Objective A
In the listing below, write out the stretch from the line containing "genus: Mythimna" through the line containing "scientific name: Sambucus nigra", copying each line exactly and including both end lines.

- Theatrical release poster
- Directed by: Santiago Mohar Volkow
- Written by: Santiago Mohar Volkow
- Produced by: Alejandro Blazquez de Nicolas Pablo Carvallo Regina Galaz Germán García Alejandro Lopez Portillo Federico Mallet Andres Martinez-Rios Santiago Mohar Volkow José Julián Morales Gerardo Moran Juan Martín Simons Øyvind Stiauren Joakim Ziegler
- Starring: Elena Larrea Florencia Ríos Ignacio Beteta Jorge Caballero Santiago Corcuera
- Cinematography: Luis Sols Balcells
- Edited by: Didac Palou
- Music by: Diego Lozano
- Production companies: Purgatorio Films Celuloide Zamora Films
- Release dates: October 23, 2014 (MIFF); April 22, 2016 (Mexico);
- Running time: 92 minutes
- Country: Mexico
- Languages: Spanish English

= The Dead (2014 film) =

The Dead (Spanish: Los muertos) is a 2014 Mexican drama film written, directed and co-produced by Santiago Mohar Volkow. Starring Elena Larrea, Florencia Ríos, Ignacio Beteta, Jorge Caballero and Santiago Corcuera. The film was named on the shortlist for Mexico's entry for the Academy Award for Best Foreign Language Film at the 89th Academy Awards, but it was not selected.

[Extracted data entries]
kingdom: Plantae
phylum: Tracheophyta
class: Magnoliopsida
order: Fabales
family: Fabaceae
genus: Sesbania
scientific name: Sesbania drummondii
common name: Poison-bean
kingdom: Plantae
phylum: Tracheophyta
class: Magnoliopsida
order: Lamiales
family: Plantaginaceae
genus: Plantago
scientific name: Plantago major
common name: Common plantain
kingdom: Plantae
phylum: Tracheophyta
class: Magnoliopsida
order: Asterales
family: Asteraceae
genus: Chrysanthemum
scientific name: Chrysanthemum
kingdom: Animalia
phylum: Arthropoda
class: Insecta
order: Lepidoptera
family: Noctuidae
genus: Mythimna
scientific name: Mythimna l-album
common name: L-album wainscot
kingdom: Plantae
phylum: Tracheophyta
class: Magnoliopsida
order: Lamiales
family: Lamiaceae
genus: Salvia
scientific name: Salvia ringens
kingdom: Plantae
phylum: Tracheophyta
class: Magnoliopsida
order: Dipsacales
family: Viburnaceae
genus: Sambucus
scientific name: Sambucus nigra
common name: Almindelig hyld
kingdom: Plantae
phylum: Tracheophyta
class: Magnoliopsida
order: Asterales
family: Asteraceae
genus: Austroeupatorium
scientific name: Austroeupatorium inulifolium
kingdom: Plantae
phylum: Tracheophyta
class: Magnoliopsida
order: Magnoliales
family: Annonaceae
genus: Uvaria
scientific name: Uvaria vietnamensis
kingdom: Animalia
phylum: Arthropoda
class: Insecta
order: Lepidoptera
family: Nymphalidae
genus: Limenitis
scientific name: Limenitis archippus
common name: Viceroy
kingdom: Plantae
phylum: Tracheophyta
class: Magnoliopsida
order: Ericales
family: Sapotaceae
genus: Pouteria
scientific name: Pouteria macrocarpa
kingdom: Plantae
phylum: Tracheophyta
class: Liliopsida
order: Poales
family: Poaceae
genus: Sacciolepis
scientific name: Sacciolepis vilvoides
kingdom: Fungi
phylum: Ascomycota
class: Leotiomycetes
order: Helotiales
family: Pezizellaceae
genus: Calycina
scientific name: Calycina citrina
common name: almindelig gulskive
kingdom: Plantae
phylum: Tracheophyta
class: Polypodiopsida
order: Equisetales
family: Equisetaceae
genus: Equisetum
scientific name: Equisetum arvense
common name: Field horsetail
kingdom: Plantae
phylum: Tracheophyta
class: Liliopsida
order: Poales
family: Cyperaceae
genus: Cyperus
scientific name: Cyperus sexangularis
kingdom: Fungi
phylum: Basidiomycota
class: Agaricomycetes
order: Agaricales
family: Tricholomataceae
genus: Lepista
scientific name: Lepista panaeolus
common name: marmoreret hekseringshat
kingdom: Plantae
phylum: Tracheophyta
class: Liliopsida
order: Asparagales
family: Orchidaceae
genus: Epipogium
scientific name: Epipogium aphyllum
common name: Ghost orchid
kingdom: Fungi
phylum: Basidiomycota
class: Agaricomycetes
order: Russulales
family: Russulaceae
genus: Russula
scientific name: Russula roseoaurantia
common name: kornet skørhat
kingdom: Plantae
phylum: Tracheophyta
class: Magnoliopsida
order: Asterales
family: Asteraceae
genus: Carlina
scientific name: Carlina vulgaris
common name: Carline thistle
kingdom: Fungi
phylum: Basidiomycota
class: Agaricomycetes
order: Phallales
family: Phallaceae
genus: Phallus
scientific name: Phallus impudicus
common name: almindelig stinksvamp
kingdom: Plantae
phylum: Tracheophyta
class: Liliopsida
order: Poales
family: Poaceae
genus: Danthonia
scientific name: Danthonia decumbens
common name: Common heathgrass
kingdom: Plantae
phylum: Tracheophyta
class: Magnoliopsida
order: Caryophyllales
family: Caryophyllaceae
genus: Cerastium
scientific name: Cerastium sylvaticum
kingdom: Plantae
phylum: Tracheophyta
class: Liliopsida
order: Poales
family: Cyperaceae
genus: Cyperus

Objective B
Answer these questions from the text on The Dead:
(i) Who edited the film?
(ii) What is its running time?
(iii) At which Academy Awards was it shortlisted for Mexico's entry?

Worked solution A
genus: Mythimna
scientific name: Mythimna l-album
common name: L-album wainscot
kingdom: Plantae
phylum: Tracheophyta
class: Magnoliopsida
order: Lamiales
family: Lamiaceae
genus: Salvia
scientific name: Salvia ringens
kingdom: Plantae
phylum: Tracheophyta
class: Magnoliopsida
order: Dipsacales
family: Viburnaceae
genus: Sambucus
scientific name: Sambucus nigra

Worked solution B
(i) Didac Palou
(ii) 92 minutes
(iii) The 89th Academy Awards